On aimerait croire au hasard. Se dire que si le préavis tombe pile pour les zones A et B, c'est une malheureuse coïncidence calendaire. Mais soyons sérieux deux minutes : le dépôt de ce nouveau préavis de grève à la SNCF relève d'une chorégraphie aussi vieille que le rail lui-même. La direction joue la carte de la « porte ouverte », les syndicats celle du « dernier recours », et au milieu, l'usager compte ses RTT en espérant un miracle.
Pourtant, réduire ce mouvement à une simple envie de nuire ou à une « prise d'otage » (le terme favori des éditorialistes pressés) serait une erreur d'analyse grossière. Ce qui se joue ici, c'est l'héritage d'une transformation forcée.
La vérité dérangeante ? La fragmentation de l'entreprise publique en multiples filiales rend le dialogue social aussi fluide qu'un TER en panne de caténaire par moins dix degrés.
Le dialogue de sourds (version décodeur)
Officiellement, on parle de salaires.
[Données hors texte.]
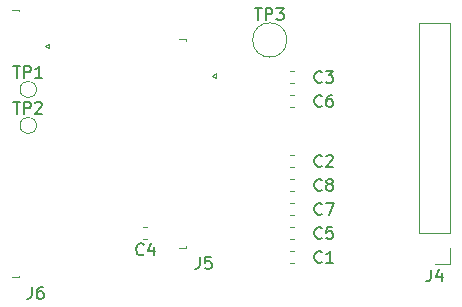
<source format=gbr>
%TF.GenerationSoftware,KiCad,Pcbnew,(5.1.6)-1*%
%TF.CreationDate,2020-05-23T23:32:43+08:00*%
%TF.ProjectId,ePap,65506170-2e6b-4696-9361-645f70636258,rev?*%
%TF.SameCoordinates,Original*%
%TF.FileFunction,Legend,Top*%
%TF.FilePolarity,Positive*%
%FSLAX46Y46*%
G04 Gerber Fmt 4.6, Leading zero omitted, Abs format (unit mm)*
G04 Created by KiCad (PCBNEW (5.1.6)-1) date 2020-05-23 23:32:43*
%MOMM*%
%LPD*%
G01*
G04 APERTURE LIST*
%ADD10C,0.120000*%
%ADD11C,0.150000*%
G04 APERTURE END LIST*
D10*
%TO.C,J4*%
X137728000Y-87316000D02*
X135068000Y-87316000D01*
X137728000Y-105156000D02*
X137728000Y-87316000D01*
X135068000Y-105156000D02*
X135068000Y-87316000D01*
X137728000Y-105156000D02*
X135068000Y-105156000D01*
X137728000Y-106426000D02*
X137728000Y-107756000D01*
X137728000Y-107756000D02*
X136398000Y-107756000D01*
%TO.C,C1*%
X124147733Y-107698000D02*
X124490267Y-107698000D01*
X124147733Y-106678000D02*
X124490267Y-106678000D01*
%TO.C,C2*%
X124147733Y-99570000D02*
X124490267Y-99570000D01*
X124147733Y-98550000D02*
X124490267Y-98550000D01*
%TO.C,C3*%
X124147733Y-92458000D02*
X124490267Y-92458000D01*
X124147733Y-91438000D02*
X124490267Y-91438000D01*
%TO.C,C4*%
X111729733Y-104646000D02*
X112072267Y-104646000D01*
X111729733Y-105666000D02*
X112072267Y-105666000D01*
%TO.C,C5*%
X124147733Y-105666000D02*
X124490267Y-105666000D01*
X124147733Y-104646000D02*
X124490267Y-104646000D01*
%TO.C,C6*%
X124147733Y-93470000D02*
X124490267Y-93470000D01*
X124147733Y-94490000D02*
X124490267Y-94490000D01*
%TO.C,C7*%
X124147733Y-102614000D02*
X124490267Y-102614000D01*
X124147733Y-103634000D02*
X124490267Y-103634000D01*
%TO.C,C8*%
X124147733Y-100582000D02*
X124490267Y-100582000D01*
X124147733Y-101602000D02*
X124490267Y-101602000D01*
%TO.C,J5*%
X115308000Y-88821000D02*
X115308000Y-88711000D01*
X115308000Y-88711000D02*
X114708000Y-88711000D01*
X115308000Y-106251000D02*
X115308000Y-106361000D01*
X115308000Y-106361000D02*
X114708000Y-106361000D01*
X117898000Y-91586000D02*
X117498000Y-91786000D01*
X117498000Y-91786000D02*
X117898000Y-91986000D01*
X117898000Y-91986000D02*
X117898000Y-91586000D01*
%TO.C,J6*%
X103770000Y-89486000D02*
X103770000Y-89086000D01*
X103370000Y-89286000D02*
X103770000Y-89486000D01*
X103770000Y-89086000D02*
X103370000Y-89286000D01*
X101180000Y-108861000D02*
X100580000Y-108861000D01*
X101180000Y-108751000D02*
X101180000Y-108861000D01*
X101180000Y-86211000D02*
X100580000Y-86211000D01*
X101180000Y-86321000D02*
X101180000Y-86211000D01*
%TO.C,TP1*%
X102681000Y-92964000D02*
G75*
G03*
X102681000Y-92964000I-700000J0D01*
G01*
%TO.C,TP2*%
X102681000Y-96012000D02*
G75*
G03*
X102681000Y-96012000I-700000J0D01*
G01*
%TO.C,TP3*%
X123878000Y-88773000D02*
G75*
G03*
X123878000Y-88773000I-1450000J0D01*
G01*
%TO.C,J4*%
D11*
X136064666Y-108208380D02*
X136064666Y-108922666D01*
X136017047Y-109065523D01*
X135921809Y-109160761D01*
X135778952Y-109208380D01*
X135683714Y-109208380D01*
X136969428Y-108541714D02*
X136969428Y-109208380D01*
X136731333Y-108160761D02*
X136493238Y-108875047D01*
X137112285Y-108875047D01*
%TO.C,C1*%
X126833333Y-107545142D02*
X126785714Y-107592761D01*
X126642857Y-107640380D01*
X126547619Y-107640380D01*
X126404761Y-107592761D01*
X126309523Y-107497523D01*
X126261904Y-107402285D01*
X126214285Y-107211809D01*
X126214285Y-107068952D01*
X126261904Y-106878476D01*
X126309523Y-106783238D01*
X126404761Y-106688000D01*
X126547619Y-106640380D01*
X126642857Y-106640380D01*
X126785714Y-106688000D01*
X126833333Y-106735619D01*
X127785714Y-107640380D02*
X127214285Y-107640380D01*
X127500000Y-107640380D02*
X127500000Y-106640380D01*
X127404761Y-106783238D01*
X127309523Y-106878476D01*
X127214285Y-106926095D01*
%TO.C,C2*%
X126833333Y-99417142D02*
X126785714Y-99464761D01*
X126642857Y-99512380D01*
X126547619Y-99512380D01*
X126404761Y-99464761D01*
X126309523Y-99369523D01*
X126261904Y-99274285D01*
X126214285Y-99083809D01*
X126214285Y-98940952D01*
X126261904Y-98750476D01*
X126309523Y-98655238D01*
X126404761Y-98560000D01*
X126547619Y-98512380D01*
X126642857Y-98512380D01*
X126785714Y-98560000D01*
X126833333Y-98607619D01*
X127214285Y-98607619D02*
X127261904Y-98560000D01*
X127357142Y-98512380D01*
X127595238Y-98512380D01*
X127690476Y-98560000D01*
X127738095Y-98607619D01*
X127785714Y-98702857D01*
X127785714Y-98798095D01*
X127738095Y-98940952D01*
X127166666Y-99512380D01*
X127785714Y-99512380D01*
%TO.C,C3*%
X126833333Y-92305142D02*
X126785714Y-92352761D01*
X126642857Y-92400380D01*
X126547619Y-92400380D01*
X126404761Y-92352761D01*
X126309523Y-92257523D01*
X126261904Y-92162285D01*
X126214285Y-91971809D01*
X126214285Y-91828952D01*
X126261904Y-91638476D01*
X126309523Y-91543238D01*
X126404761Y-91448000D01*
X126547619Y-91400380D01*
X126642857Y-91400380D01*
X126785714Y-91448000D01*
X126833333Y-91495619D01*
X127166666Y-91400380D02*
X127785714Y-91400380D01*
X127452380Y-91781333D01*
X127595238Y-91781333D01*
X127690476Y-91828952D01*
X127738095Y-91876571D01*
X127785714Y-91971809D01*
X127785714Y-92209904D01*
X127738095Y-92305142D01*
X127690476Y-92352761D01*
X127595238Y-92400380D01*
X127309523Y-92400380D01*
X127214285Y-92352761D01*
X127166666Y-92305142D01*
%TO.C,C4*%
X111748333Y-106910142D02*
X111700714Y-106957761D01*
X111557857Y-107005380D01*
X111462619Y-107005380D01*
X111319761Y-106957761D01*
X111224523Y-106862523D01*
X111176904Y-106767285D01*
X111129285Y-106576809D01*
X111129285Y-106433952D01*
X111176904Y-106243476D01*
X111224523Y-106148238D01*
X111319761Y-106053000D01*
X111462619Y-106005380D01*
X111557857Y-106005380D01*
X111700714Y-106053000D01*
X111748333Y-106100619D01*
X112605476Y-106338714D02*
X112605476Y-107005380D01*
X112367380Y-105957761D02*
X112129285Y-106672047D01*
X112748333Y-106672047D01*
%TO.C,C5*%
X126833333Y-105513142D02*
X126785714Y-105560761D01*
X126642857Y-105608380D01*
X126547619Y-105608380D01*
X126404761Y-105560761D01*
X126309523Y-105465523D01*
X126261904Y-105370285D01*
X126214285Y-105179809D01*
X126214285Y-105036952D01*
X126261904Y-104846476D01*
X126309523Y-104751238D01*
X126404761Y-104656000D01*
X126547619Y-104608380D01*
X126642857Y-104608380D01*
X126785714Y-104656000D01*
X126833333Y-104703619D01*
X127738095Y-104608380D02*
X127261904Y-104608380D01*
X127214285Y-105084571D01*
X127261904Y-105036952D01*
X127357142Y-104989333D01*
X127595238Y-104989333D01*
X127690476Y-105036952D01*
X127738095Y-105084571D01*
X127785714Y-105179809D01*
X127785714Y-105417904D01*
X127738095Y-105513142D01*
X127690476Y-105560761D01*
X127595238Y-105608380D01*
X127357142Y-105608380D01*
X127261904Y-105560761D01*
X127214285Y-105513142D01*
%TO.C,C6*%
X126833333Y-94337142D02*
X126785714Y-94384761D01*
X126642857Y-94432380D01*
X126547619Y-94432380D01*
X126404761Y-94384761D01*
X126309523Y-94289523D01*
X126261904Y-94194285D01*
X126214285Y-94003809D01*
X126214285Y-93860952D01*
X126261904Y-93670476D01*
X126309523Y-93575238D01*
X126404761Y-93480000D01*
X126547619Y-93432380D01*
X126642857Y-93432380D01*
X126785714Y-93480000D01*
X126833333Y-93527619D01*
X127690476Y-93432380D02*
X127500000Y-93432380D01*
X127404761Y-93480000D01*
X127357142Y-93527619D01*
X127261904Y-93670476D01*
X127214285Y-93860952D01*
X127214285Y-94241904D01*
X127261904Y-94337142D01*
X127309523Y-94384761D01*
X127404761Y-94432380D01*
X127595238Y-94432380D01*
X127690476Y-94384761D01*
X127738095Y-94337142D01*
X127785714Y-94241904D01*
X127785714Y-94003809D01*
X127738095Y-93908571D01*
X127690476Y-93860952D01*
X127595238Y-93813333D01*
X127404761Y-93813333D01*
X127309523Y-93860952D01*
X127261904Y-93908571D01*
X127214285Y-94003809D01*
%TO.C,C7*%
X126833333Y-103481142D02*
X126785714Y-103528761D01*
X126642857Y-103576380D01*
X126547619Y-103576380D01*
X126404761Y-103528761D01*
X126309523Y-103433523D01*
X126261904Y-103338285D01*
X126214285Y-103147809D01*
X126214285Y-103004952D01*
X126261904Y-102814476D01*
X126309523Y-102719238D01*
X126404761Y-102624000D01*
X126547619Y-102576380D01*
X126642857Y-102576380D01*
X126785714Y-102624000D01*
X126833333Y-102671619D01*
X127166666Y-102576380D02*
X127833333Y-102576380D01*
X127404761Y-103576380D01*
%TO.C,C8*%
X126833333Y-101449142D02*
X126785714Y-101496761D01*
X126642857Y-101544380D01*
X126547619Y-101544380D01*
X126404761Y-101496761D01*
X126309523Y-101401523D01*
X126261904Y-101306285D01*
X126214285Y-101115809D01*
X126214285Y-100972952D01*
X126261904Y-100782476D01*
X126309523Y-100687238D01*
X126404761Y-100592000D01*
X126547619Y-100544380D01*
X126642857Y-100544380D01*
X126785714Y-100592000D01*
X126833333Y-100639619D01*
X127404761Y-100972952D02*
X127309523Y-100925333D01*
X127261904Y-100877714D01*
X127214285Y-100782476D01*
X127214285Y-100734857D01*
X127261904Y-100639619D01*
X127309523Y-100592000D01*
X127404761Y-100544380D01*
X127595238Y-100544380D01*
X127690476Y-100592000D01*
X127738095Y-100639619D01*
X127785714Y-100734857D01*
X127785714Y-100782476D01*
X127738095Y-100877714D01*
X127690476Y-100925333D01*
X127595238Y-100972952D01*
X127404761Y-100972952D01*
X127309523Y-101020571D01*
X127261904Y-101068190D01*
X127214285Y-101163428D01*
X127214285Y-101353904D01*
X127261904Y-101449142D01*
X127309523Y-101496761D01*
X127404761Y-101544380D01*
X127595238Y-101544380D01*
X127690476Y-101496761D01*
X127738095Y-101449142D01*
X127785714Y-101353904D01*
X127785714Y-101163428D01*
X127738095Y-101068190D01*
X127690476Y-101020571D01*
X127595238Y-100972952D01*
%TO.C,J5*%
X116506666Y-107148380D02*
X116506666Y-107862666D01*
X116459047Y-108005523D01*
X116363809Y-108100761D01*
X116220952Y-108148380D01*
X116125714Y-108148380D01*
X117459047Y-107148380D02*
X116982857Y-107148380D01*
X116935238Y-107624571D01*
X116982857Y-107576952D01*
X117078095Y-107529333D01*
X117316190Y-107529333D01*
X117411428Y-107576952D01*
X117459047Y-107624571D01*
X117506666Y-107719809D01*
X117506666Y-107957904D01*
X117459047Y-108053142D01*
X117411428Y-108100761D01*
X117316190Y-108148380D01*
X117078095Y-108148380D01*
X116982857Y-108100761D01*
X116935238Y-108053142D01*
%TO.C,J6*%
X102282666Y-109688380D02*
X102282666Y-110402666D01*
X102235047Y-110545523D01*
X102139809Y-110640761D01*
X101996952Y-110688380D01*
X101901714Y-110688380D01*
X103187428Y-109688380D02*
X102996952Y-109688380D01*
X102901714Y-109736000D01*
X102854095Y-109783619D01*
X102758857Y-109926476D01*
X102711238Y-110116952D01*
X102711238Y-110497904D01*
X102758857Y-110593142D01*
X102806476Y-110640761D01*
X102901714Y-110688380D01*
X103092190Y-110688380D01*
X103187428Y-110640761D01*
X103235047Y-110593142D01*
X103282666Y-110497904D01*
X103282666Y-110259809D01*
X103235047Y-110164571D01*
X103187428Y-110116952D01*
X103092190Y-110069333D01*
X102901714Y-110069333D01*
X102806476Y-110116952D01*
X102758857Y-110164571D01*
X102711238Y-110259809D01*
%TO.C,TP1*%
X100719095Y-90968380D02*
X101290523Y-90968380D01*
X101004809Y-91968380D02*
X101004809Y-90968380D01*
X101623857Y-91968380D02*
X101623857Y-90968380D01*
X102004809Y-90968380D01*
X102100047Y-91016000D01*
X102147666Y-91063619D01*
X102195285Y-91158857D01*
X102195285Y-91301714D01*
X102147666Y-91396952D01*
X102100047Y-91444571D01*
X102004809Y-91492190D01*
X101623857Y-91492190D01*
X103147666Y-91968380D02*
X102576238Y-91968380D01*
X102861952Y-91968380D02*
X102861952Y-90968380D01*
X102766714Y-91111238D01*
X102671476Y-91206476D01*
X102576238Y-91254095D01*
%TO.C,TP2*%
X100719095Y-94016380D02*
X101290523Y-94016380D01*
X101004809Y-95016380D02*
X101004809Y-94016380D01*
X101623857Y-95016380D02*
X101623857Y-94016380D01*
X102004809Y-94016380D01*
X102100047Y-94064000D01*
X102147666Y-94111619D01*
X102195285Y-94206857D01*
X102195285Y-94349714D01*
X102147666Y-94444952D01*
X102100047Y-94492571D01*
X102004809Y-94540190D01*
X101623857Y-94540190D01*
X102576238Y-94111619D02*
X102623857Y-94064000D01*
X102719095Y-94016380D01*
X102957190Y-94016380D01*
X103052428Y-94064000D01*
X103100047Y-94111619D01*
X103147666Y-94206857D01*
X103147666Y-94302095D01*
X103100047Y-94444952D01*
X102528619Y-95016380D01*
X103147666Y-95016380D01*
%TO.C,TP3*%
X121166095Y-86077380D02*
X121737523Y-86077380D01*
X121451809Y-87077380D02*
X121451809Y-86077380D01*
X122070857Y-87077380D02*
X122070857Y-86077380D01*
X122451809Y-86077380D01*
X122547047Y-86125000D01*
X122594666Y-86172619D01*
X122642285Y-86267857D01*
X122642285Y-86410714D01*
X122594666Y-86505952D01*
X122547047Y-86553571D01*
X122451809Y-86601190D01*
X122070857Y-86601190D01*
X122975619Y-86077380D02*
X123594666Y-86077380D01*
X123261333Y-86458333D01*
X123404190Y-86458333D01*
X123499428Y-86505952D01*
X123547047Y-86553571D01*
X123594666Y-86648809D01*
X123594666Y-86886904D01*
X123547047Y-86982142D01*
X123499428Y-87029761D01*
X123404190Y-87077380D01*
X123118476Y-87077380D01*
X123023238Y-87029761D01*
X122975619Y-86982142D01*
%TD*%
M02*

</source>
C'est le sujet facile, celui qui passe bien au 20h. Mais grattez un peu le vernis. La réalité est structurelle. Depuis le démantèlement effectif de Fret SNCF et l'ouverture à la concurrence qui s'accélère (avez-vous vu passer les trains italiens ou espagnols sur nos lignes ?), le cheminot lambda a l'impression d'être une variable d'ajustement dans un tableau Excel géant.
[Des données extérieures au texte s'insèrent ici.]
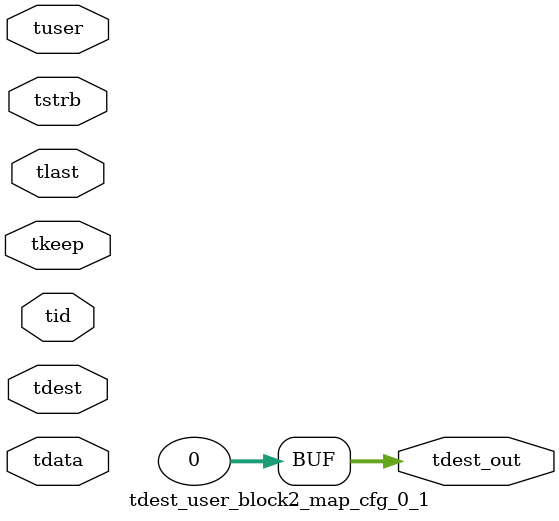
<source format=v>


`timescale 1ps/1ps

module tdest_user_block2_map_cfg_0_1 #
(
parameter C_S_AXIS_TDATA_WIDTH = 32,
parameter C_S_AXIS_TUSER_WIDTH = 0,
parameter C_S_AXIS_TID_WIDTH   = 0,
parameter C_S_AXIS_TDEST_WIDTH = 0,
parameter C_M_AXIS_TDEST_WIDTH = 32
)
(
input  [(C_S_AXIS_TDATA_WIDTH == 0 ? 1 : C_S_AXIS_TDATA_WIDTH)-1:0     ] tdata,
input  [(C_S_AXIS_TUSER_WIDTH == 0 ? 1 : C_S_AXIS_TUSER_WIDTH)-1:0     ] tuser,
input  [(C_S_AXIS_TID_WIDTH   == 0 ? 1 : C_S_AXIS_TID_WIDTH)-1:0       ] tid,
input  [(C_S_AXIS_TDEST_WIDTH == 0 ? 1 : C_S_AXIS_TDEST_WIDTH)-1:0     ] tdest,
input  [(C_S_AXIS_TDATA_WIDTH/8)-1:0 ] tkeep,
input  [(C_S_AXIS_TDATA_WIDTH/8)-1:0 ] tstrb,
input                                                                    tlast,
output [C_M_AXIS_TDEST_WIDTH-1:0] tdest_out
);

assign tdest_out = {1'b0};

endmodule


</source>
On assiste à une guerre d'usure. Les syndicats (SUD-Rail et la CGT en tête) ne se battent plus seulement pour du pouvoir d'achat, mais pour l'existence même d'un statut commun qui s'effrite.
| Le Discours Officiel | La Réalité du Terrain |
|---|---|
| « Nous proposons une hausse historique des rémunérations. » | L'inflation réelle (alimentaire, énergie) a souvent grignoté ces hausses avant même qu'elles n'arrivent sur la fiche de paie. |
| « La continuité du service est notre priorité. » | Le manque de personnel technique (et pas juste de conducteurs) oblige déjà à supprimer des trains hors grève. |
| « L'ouverture à la concurrence améliore l'offre. » | Elle fragmente surtout le réseau et complexifie la maintenance, créant de nouvelles frictions sociales. |
L'usager : payeur, mais pas décideur
Et nous dans tout ça ? L'usager a vu le prix de ses billets flamber ces deux dernières années. On lui a vendu la technologie, la vitesse, l'écologie. Résultat ? Il se retrouve avec une application SNCF Connect qui a fini par marcher (après combien de mois ?) mais avec un service humain qui disparaît des gares.
Ce préavis est un symptôme, pas la maladie. Tant que l'État actionnaire demandera à la SNCF d'être rentable comme une start-up tout en assurant une mission de service public digne des années 80, la friction sera inévitable. La grève de février n'est pas une anomalie. C'est la nouvelle norme d'un système à bout de souffle qui ne sait plus comment se réformer sans casser de la vaisselle.
Alors, préparez vos plans B. Car si les négociations échouent (et les postures actuelles ne poussent pas à l'optimisme), ce ne sont pas les communiqués de presse qui feront rouler les trains.